• What this task involves: The listing below must be repeated word for word, without its pictures.

• Task material:

= Beginning of Section =

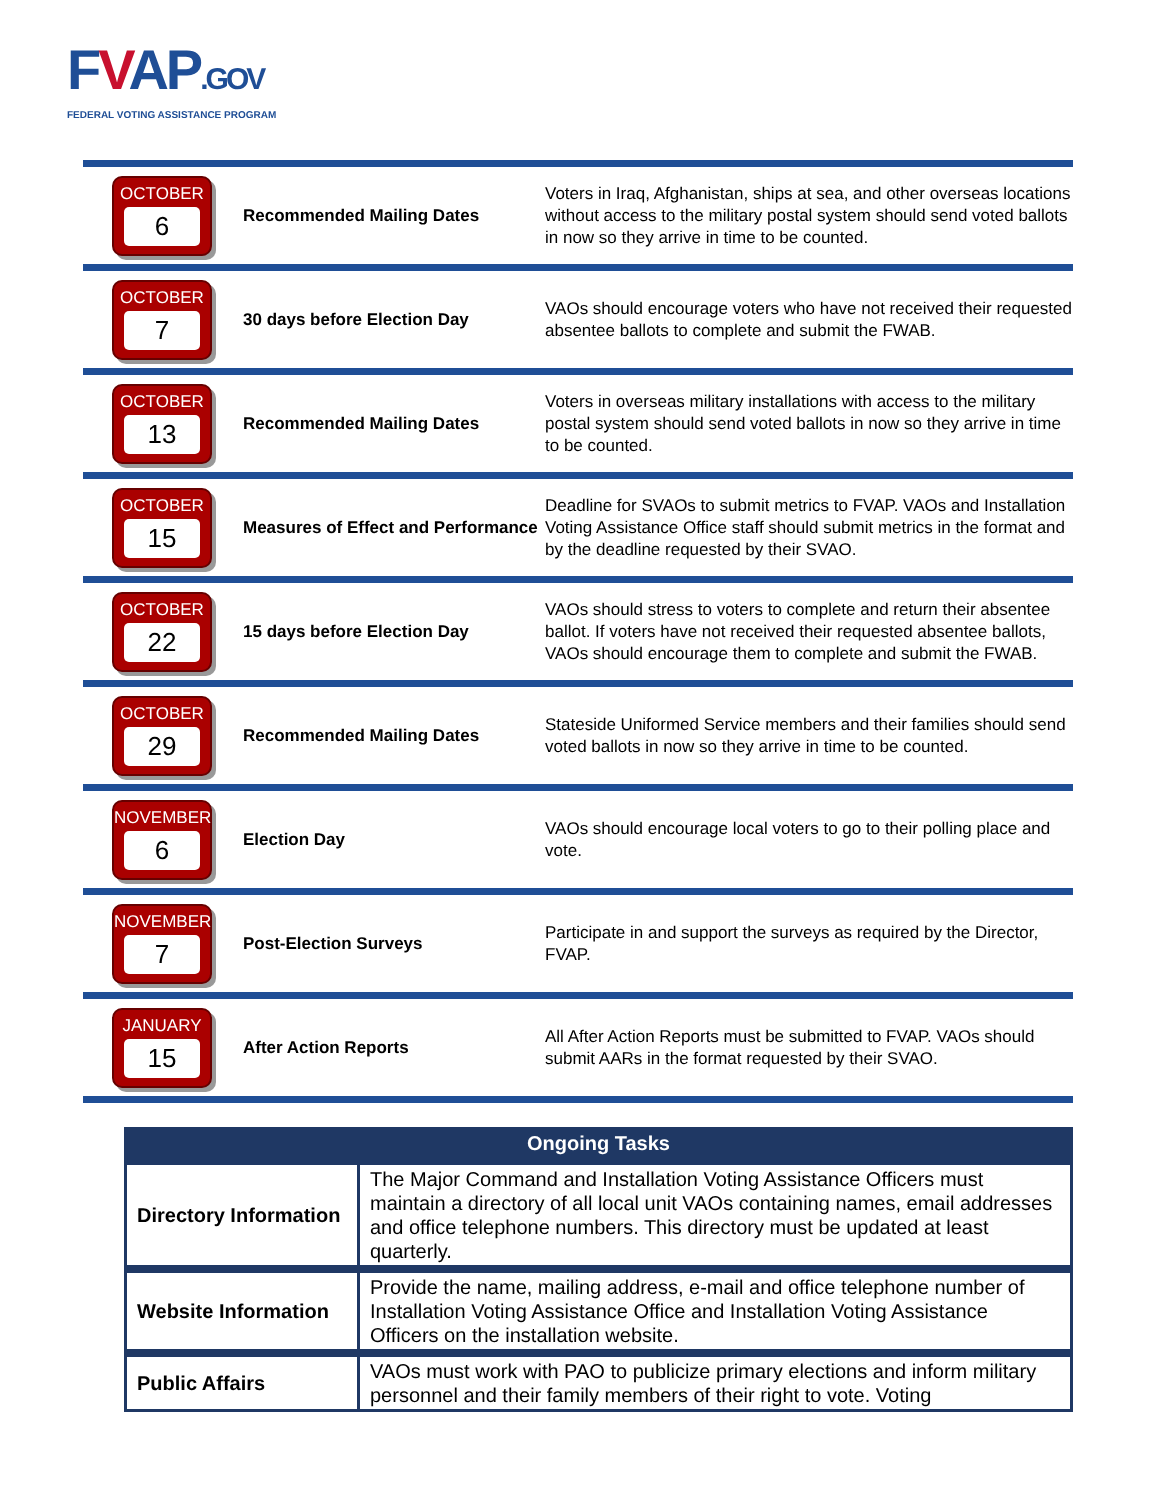FVAP.GOV
FEDERAL VOTING ASSISTANCE PROGRAM
| OCTOBER 6 | Recommended Mailing Dates | Voters in Iraq, Afghanistan, ships at sea, and other overseas locations without access to the military postal system should send voted ballots in now so they arrive in time to be counted. |
| OCTOBER 7 | 30 days before Election Day | VAOs should encourage voters who have not received their requested absentee ballots to complete and submit the FWAB. |
| OCTOBER 13 | Recommended Mailing Dates | Voters in overseas military installations with access to the military postal system should send voted ballots in now so they arrive in time to be counted. |
| OCTOBER 15 | Measures of Effect and Performance | Deadline for SVAOs to submit metrics to FVAP. VAOs and Installation Voting Assistance Office staff should submit metrics in the format and by the deadline requested by their SVAO. |
| OCTOBER 22 | 15 days before Election Day | VAOs should stress to voters to complete and return their absentee ballot. If voters have not received their requested absentee ballots, VAOs should encourage them to complete and submit the FWAB. |
| OCTOBER 29 | Recommended Mailing Dates | Stateside Uniformed Service members and their families should send voted ballots in now so they arrive in time to be counted. |
| NOVEMBER 6 | Election Day | VAOs should encourage local voters to go to their polling place and vote. |
| NOVEMBER 7 | Post-Election Surveys | Participate in and support the surveys as required by the Director, FVAP. |
| JANUARY 15 | After Action Reports | All After Action Reports must be submitted to FVAP. VAOs should submit AARs in the format requested by their SVAO. |
| Ongoing Tasks | |
| --- | --- |
| Directory Information | The Major Command and Installation Voting Assistance Officers must maintain a directory of all local unit VAOs containing names, email addresses and office telephone numbers. This directory must be updated at least quarterly. |
| Website Information | Provide the name, mailing address, e-mail and office telephone number of Installation Voting Assistance Office and Installation Voting Assistance Officers on the installation website. |
| Public Affairs | VAOs must work with PAO to publicize primary elections and inform military personnel and their family members of their right to vote. Voting |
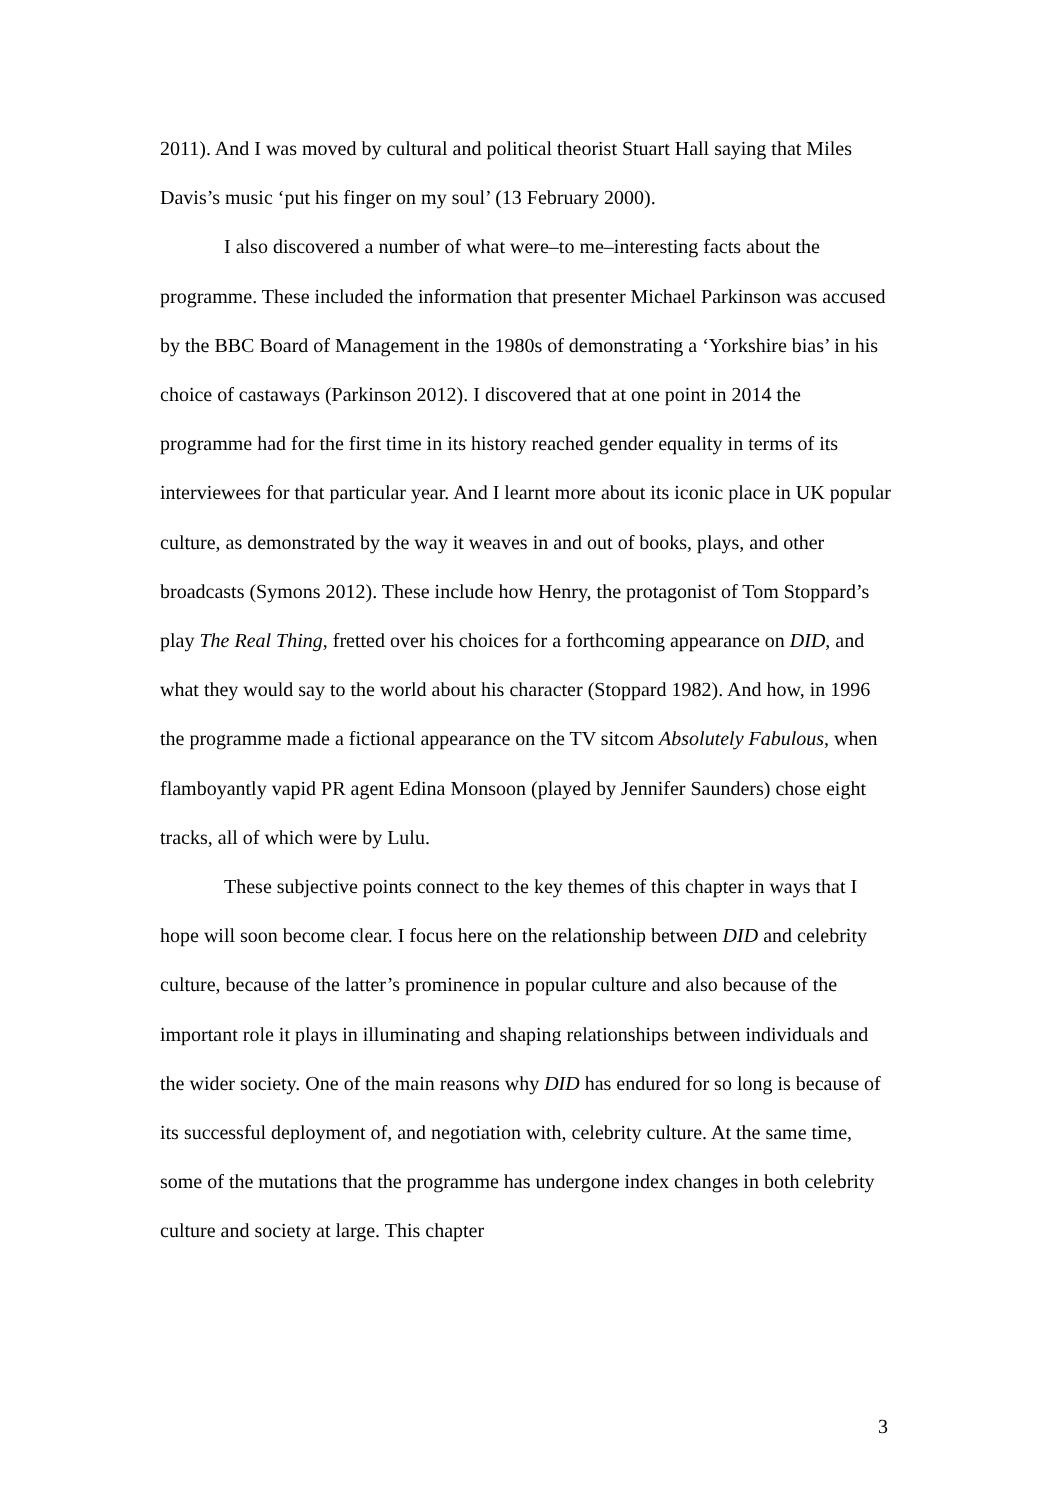2011). And I was moved by cultural and political theorist Stuart Hall saying that Miles Davis’s music ‘put his finger on my soul’ (13 February 2000).
I also discovered a number of what were–to me–interesting facts about the programme. These included the information that presenter Michael Parkinson was accused by the BBC Board of Management in the 1980s of demonstrating a ‘Yorkshire bias’ in his choice of castaways (Parkinson 2012). I discovered that at one point in 2014 the programme had for the first time in its history reached gender equality in terms of its interviewees for that particular year. And I learnt more about its iconic place in UK popular culture, as demonstrated by the way it weaves in and out of books, plays, and other broadcasts (Symons 2012). These include how Henry, the protagonist of Tom Stoppard’s play The Real Thing, fretted over his choices for a forthcoming appearance on DID, and what they would say to the world about his character (Stoppard 1982). And how, in 1996 the programme made a fictional appearance on the TV sitcom Absolutely Fabulous, when flamboyantly vapid PR agent Edina Monsoon (played by Jennifer Saunders) chose eight tracks, all of which were by Lulu.
These subjective points connect to the key themes of this chapter in ways that I hope will soon become clear. I focus here on the relationship between DID and celebrity culture, because of the latter’s prominence in popular culture and also because of the important role it plays in illuminating and shaping relationships between individuals and the wider society. One of the main reasons why DID has endured for so long is because of its successful deployment of, and negotiation with, celebrity culture. At the same time, some of the mutations that the programme has undergone index changes in both celebrity culture and society at large. This chapter
3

= End of Section =

• Result of this task:
FVAP.GOV
FEDERAL VOTING ASSISTANCE PROGRAM
| OCTOBER 6 | Recommended Mailing Dates | Voters in Iraq, Afghanistan, ships at sea, and other overseas locations without access to the military postal system should send voted ballots in now so they arrive in time to be counted. |
| OCTOBER 7 | 30 days before Election Day | VAOs should encourage voters who have not received their requested absentee ballots to complete and submit the FWAB. |
| OCTOBER 13 | Recommended Mailing Dates | Voters in overseas military installations with access to the military postal system should send voted ballots in now so they arrive in time to be counted. |
| OCTOBER 15 | Measures of Effect and Performance | Deadline for SVAOs to submit metrics to FVAP. VAOs and Installation Voting Assistance Office staff should submit metrics in the format and by the deadline requested by their SVAO. |
| OCTOBER 22 | 15 days before Election Day | VAOs should stress to voters to complete and return their absentee ballot. If voters have not received their requested absentee ballots, VAOs should encourage them to complete and submit the FWAB. |
| OCTOBER 29 | Recommended Mailing Dates | Stateside Uniformed Service members and their families should send voted ballots in now so they arrive in time to be counted. |
| NOVEMBER 6 | Election Day | VAOs should encourage local voters to go to their polling place and vote. |
| NOVEMBER 7 | Post-Election Surveys | Participate in and support the surveys as required by the Director, FVAP. |
| JANUARY 15 | After Action Reports | All After Action Reports must be submitted to FVAP. VAOs should submit AARs in the format requested by their SVAO. |
| Ongoing Tasks | |
| --- | --- |
| Directory Information | The Major Command and Installation Voting Assistance Officers must maintain a directory of all local unit VAOs containing names, email addresses and office telephone numbers. This directory must be updated at least quarterly. |
| Website Information | Provide the name, mailing address, e-mail and office telephone number of Installation Voting Assistance Office and Installation Voting Assistance Officers on the installation website. |
| Public Affairs | VAOs must work with PAO to publicize primary elections and inform military personnel and their family members of their right to vote. Voting |
2011). And I was moved by cultural and political theorist Stuart Hall saying that Miles Davis’s music ‘put his finger on my soul’ (13 February 2000).
I also discovered a number of what were–to me–interesting facts about the programme. These included the information that presenter Michael Parkinson was accused by the BBC Board of Management in the 1980s of demonstrating a ‘Yorkshire bias’ in his choice of castaways (Parkinson 2012). I discovered that at one point in 2014 the programme had for the first time in its history reached gender equality in terms of its interviewees for that particular year. And I learnt more about its iconic place in UK popular culture, as demonstrated by the way it weaves in and out of books, plays, and other broadcasts (Symons 2012). These include how Henry, the protagonist of Tom Stoppard’s play The Real Thing, fretted over his choices for a forthcoming appearance on DID, and what they would say to the world about his character (Stoppard 1982). And how, in 1996 the programme made a fictional appearance on the TV sitcom Absolutely Fabulous, when flamboyantly vapid PR agent Edina Monsoon (played by Jennifer Saunders) chose eight tracks, all of which were by Lulu.
These subjective points connect to the key themes of this chapter in ways that I hope will soon become clear. I focus here on the relationship between DID and celebrity culture, because of the latter’s prominence in popular culture and also because of the important role it plays in illuminating and shaping relationships between individuals and the wider society. One of the main reasons why DID has endured for so long is because of its successful deployment of, and negotiation with, celebrity culture. At the same time, some of the mutations that the programme has undergone index changes in both celebrity culture and society at large. This chapter
3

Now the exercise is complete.